Heute hat der Patient die Möglichkeit, zwischen verschiedenen OP-Verfahren einer Bandscheiben-OP zu wählen. Dabei kann er sich selbst vorab umfassend informieren, um anschließend mit dem behandelnden Arzt eine Entscheidung für die richtige Bandscheiben-Operation zu treffen.

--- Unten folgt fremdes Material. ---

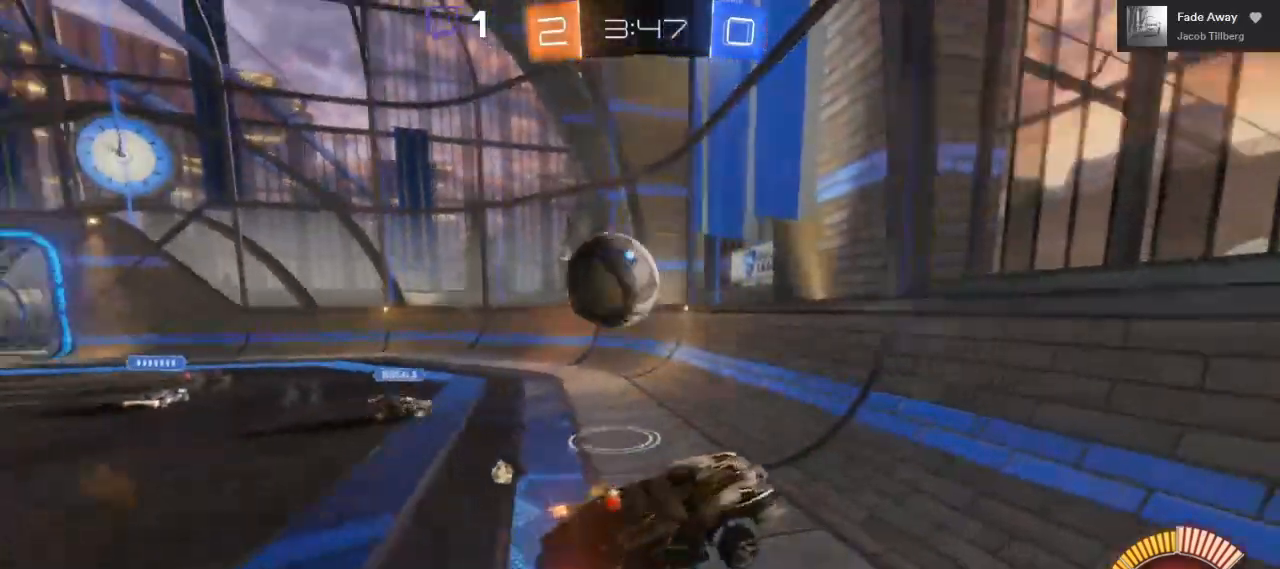
{"buttons": ["R2"], "left_stick": "left", "right_stick": "center", "events": [[67, "left_stick", "center"], [250, "left_stick", "left"]]}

Der medizinische Fortschritt hat dabei zugunsten des Patienten gearbeitet. Denn immer mehr minimal-invasive Verfahren für Bandscheiben-OPs wurden entwickelt und können bei fast jedem Bandscheibenvorfall helfen. Eine seltene Ausnahme ist der sogenannte dorsale Bandscheibenvorfall.

Ob ein Bandscheibenvorfall minimal-invasiv zu beheben ist, hängt individuell von jedem einzelnen Bandscheibenvorfall und Patienten ab. Natürlich gibt es auch heute noch Kliniken und Ärzte, die einen Bandscheibenvorfall nicht minimal-invasiv, sondern herkömmlich operieren. Dabei wird unter Vollnarkose die betroffene Bandscheibe entfernt und je nach Diagnose eine künstliche eingesetzt oder die Wirbelsäule versteift. Natürlich ist diese Vorgehensweise in manchen Fällen angebracht. Doch oft ist es für den Patienten ratsam, die minimal-invasiven OP-Verfahren zu vergleichen und die richtige Klinik mit den richtigen Ärzten für sich zu finden.

Qualifikationen und Voraussetzungen für eine minimal-invasive Bandscheiben-OP

Nicht jede Klinik kann eine minimal-invasive Bandscheiben-OP anbieten. Nur  erfahrene Chirurgen können diese Technik sicher durchführen. Dem gehen eine langjährige Berufspraxis und eine lange Lernkurve voraus. Bevor ein Chirurg die anspruchsvollen Techniken der minimal-invasiven Chirurgie anwenden kann, muss er also nicht nur sein Medizinstudium und die mehrjährige Facharztausbildung zum Chirurgen absolviert haben, sondern auch noch zahlreiche Fortbildungen besuchen, um minimal-invasiv operieren zu können. Selbstverständlich können langjährige Praxiserfahrung und die minimal-invasiven Operationen durch keinen Lehrgang ersetzt werden.

Gleichzeitig muss auch die Klinik über ein spezielles technisches Equipment verfügen. Sie benötigt zum Beispiel einen Operationssaal, der mit einem röntgendurchlässigen Tisch ausgestattet ist. Nur so kann der Sitz der Operationswerkzeuge während des Eingriffs kontrolliert werden.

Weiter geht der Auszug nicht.